Prompt. Print every one of the entries below word for word, omitting the pictures.

Landmark coordinate records:
+ + + +

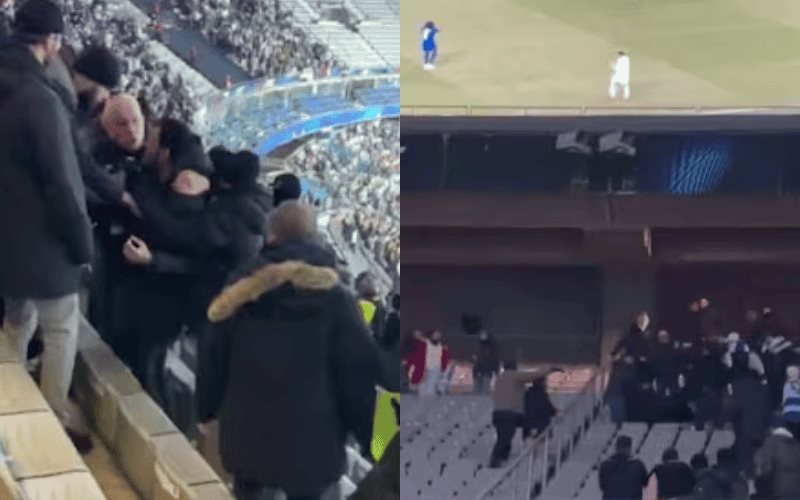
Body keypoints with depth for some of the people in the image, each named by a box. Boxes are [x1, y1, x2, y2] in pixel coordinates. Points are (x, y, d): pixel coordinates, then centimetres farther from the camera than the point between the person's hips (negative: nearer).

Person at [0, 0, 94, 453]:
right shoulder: (39, 97, -24)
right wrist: (83, 242, -11)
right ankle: (56, 423, 12)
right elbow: (60, 181, -22)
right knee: (62, 329, 5)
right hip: (40, 238, -9)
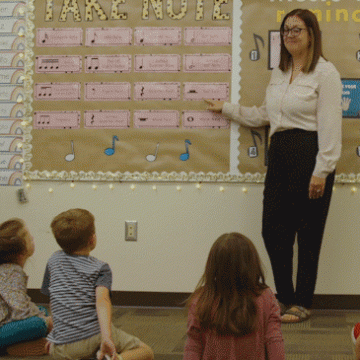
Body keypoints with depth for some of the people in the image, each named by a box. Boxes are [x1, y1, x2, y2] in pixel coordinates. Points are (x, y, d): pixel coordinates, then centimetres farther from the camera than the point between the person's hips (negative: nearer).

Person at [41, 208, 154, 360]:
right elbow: (102, 300, -19)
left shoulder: (53, 261, 12)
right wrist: (107, 338, -32)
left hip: (64, 347, 4)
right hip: (96, 336, -4)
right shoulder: (100, 268, -1)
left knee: (52, 348, 42)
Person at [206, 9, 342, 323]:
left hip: (309, 156, -7)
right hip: (279, 155, 8)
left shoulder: (325, 72, -6)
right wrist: (227, 108, 32)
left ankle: (302, 303, 15)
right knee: (273, 229, 7)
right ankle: (285, 299, 22)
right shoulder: (279, 74, 17)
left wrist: (321, 171, -16)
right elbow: (265, 115, 29)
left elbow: (330, 125, -12)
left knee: (308, 232, 2)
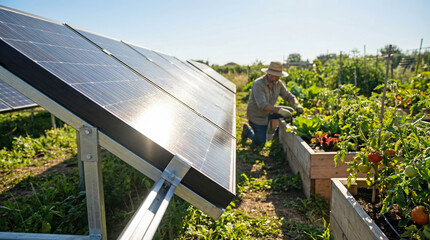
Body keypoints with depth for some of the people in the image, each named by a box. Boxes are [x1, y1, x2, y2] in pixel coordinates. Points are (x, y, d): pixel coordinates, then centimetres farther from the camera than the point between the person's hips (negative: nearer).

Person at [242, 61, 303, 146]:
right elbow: (262, 105, -38)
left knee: (290, 112, -5)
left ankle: (277, 133, 13)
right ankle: (248, 130, 28)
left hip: (269, 112, 7)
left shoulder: (278, 83, -8)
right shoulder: (258, 84, -30)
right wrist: (280, 111, -48)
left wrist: (297, 105, -29)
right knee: (260, 142, -1)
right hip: (257, 116, -6)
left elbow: (289, 96, -7)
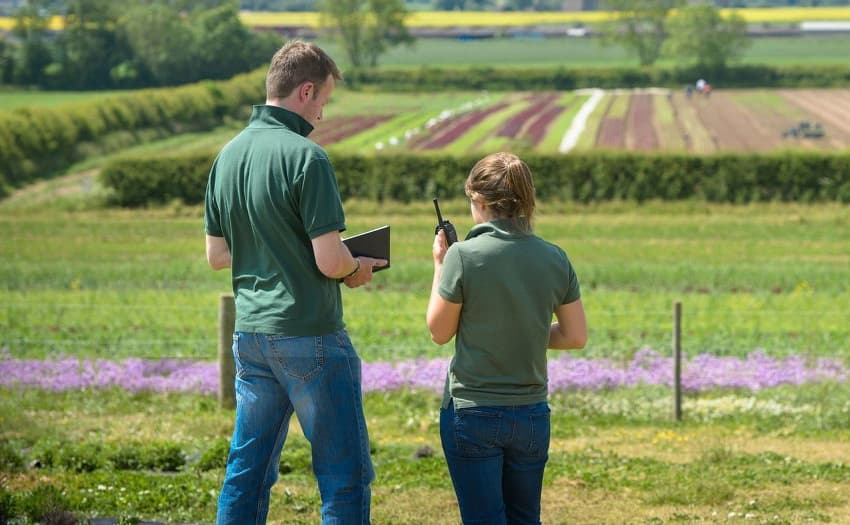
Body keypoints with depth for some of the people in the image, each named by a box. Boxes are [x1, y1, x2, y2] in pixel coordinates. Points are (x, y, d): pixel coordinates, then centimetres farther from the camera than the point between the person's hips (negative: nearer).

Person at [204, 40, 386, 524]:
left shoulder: (229, 155, 6)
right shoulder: (306, 157, -16)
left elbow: (217, 255, 13)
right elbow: (331, 261, -19)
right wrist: (357, 270, 2)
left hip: (250, 334, 7)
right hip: (310, 338, -7)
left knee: (247, 472, 12)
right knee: (346, 477, 1)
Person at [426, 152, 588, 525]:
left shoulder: (464, 256, -14)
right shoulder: (554, 259, -2)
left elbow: (439, 332, -4)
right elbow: (576, 336, 4)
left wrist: (439, 265, 4)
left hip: (472, 413, -4)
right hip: (532, 415, 4)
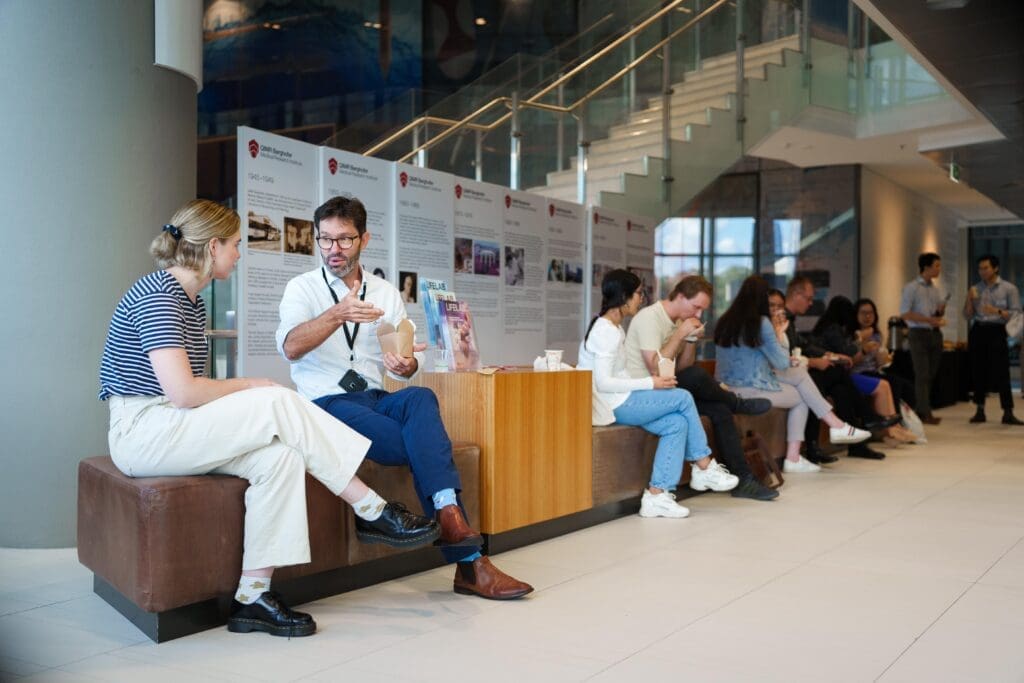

+ + + +

Response below.
Body keypoints with depth for some of the people in the image, each named by a box. Boxes are [x1, y1, x2, y2] in pixel coordinates. Points are (x, y, d): pixel coordinates, then centimetres farther from the camera than the point between the person's hips (negative: nearer).

Person at [0, 0, 94, 453]:
right shoulder: (39, 97, -24)
right wrist: (83, 242, -11)
right ankle: (56, 423, 12)
right elbow: (60, 181, -22)
right knee: (62, 329, 5)
right hip: (40, 238, -9)
Body keypoints with depth for some of the people in the image, each named by a box. Boxes are [x1, y1, x2, y2] in pixel coordinates. Points are (x, y, d): pixel coordinates, then centimetres farther from the camera than the point between the person's hips (negative: nearer).

Person at [41, 208, 154, 360]:
right elbow: (102, 300, -19)
left shoulder: (53, 261, 12)
right wrist: (107, 338, -32)
left hip: (64, 347, 4)
right hip: (96, 336, -4)
right shoulder: (100, 268, -1)
left knee: (52, 348, 42)
Person at [206, 9, 342, 323]:
left hip: (309, 156, -7)
right hip: (279, 155, 8)
left shoulder: (325, 72, -6)
right wrist: (227, 108, 32)
left ankle: (302, 303, 15)
right knee: (273, 229, 7)
right ankle: (285, 299, 22)
right shoulder: (279, 74, 17)
left wrist: (321, 171, -16)
right elbow: (265, 115, 29)
left elbow: (330, 125, -12)
left knee: (308, 232, 2)
Body keypoints with depth for some of the people in the image, each named by a box. Boxes are [x1, y1, x2, y2] in pixel coordinates. Points are (x, y, d): pixel coordinates, then centimetres farther from the camera than the point between the person's hips (negative: nearer).

Person at [242, 61, 303, 146]:
right elbow: (262, 105, -38)
left knee: (290, 112, -5)
left ankle: (277, 133, 13)
right ankle: (248, 130, 28)
left hip: (269, 112, 7)
left shoulder: (278, 83, -8)
right shoulder: (258, 84, -30)
right wrist: (280, 111, -48)
left wrist: (297, 105, -29)
right knee: (260, 142, -1)
right hip: (257, 116, -6)
left elbow: (289, 96, -7)
Body keypoints with depth for some of the people in the image, each named by a box. Boxes are [x1, y1, x2, y2] in pixel coordinates. Points are (x, y, d): pixel coordinates, then centimetres farther from the camera than the point between the person's hips (negative: nearer).

Person at [204, 40, 386, 524]:
left shoulder: (229, 155, 6)
right shoulder: (306, 157, -16)
left elbow: (217, 255, 13)
right elbow: (331, 261, -19)
right wrist: (357, 270, 2)
left hip: (250, 334, 7)
right hip: (310, 338, -7)
left knee: (247, 472, 12)
right knee: (346, 477, 1)
Person at [426, 152, 588, 525]:
left shoulder: (464, 256, -14)
right shoulder: (554, 259, -2)
left elbow: (439, 332, -4)
right elbow: (576, 336, 4)
left wrist: (439, 265, 4)
left hip: (472, 413, -4)
right hip: (532, 415, 4)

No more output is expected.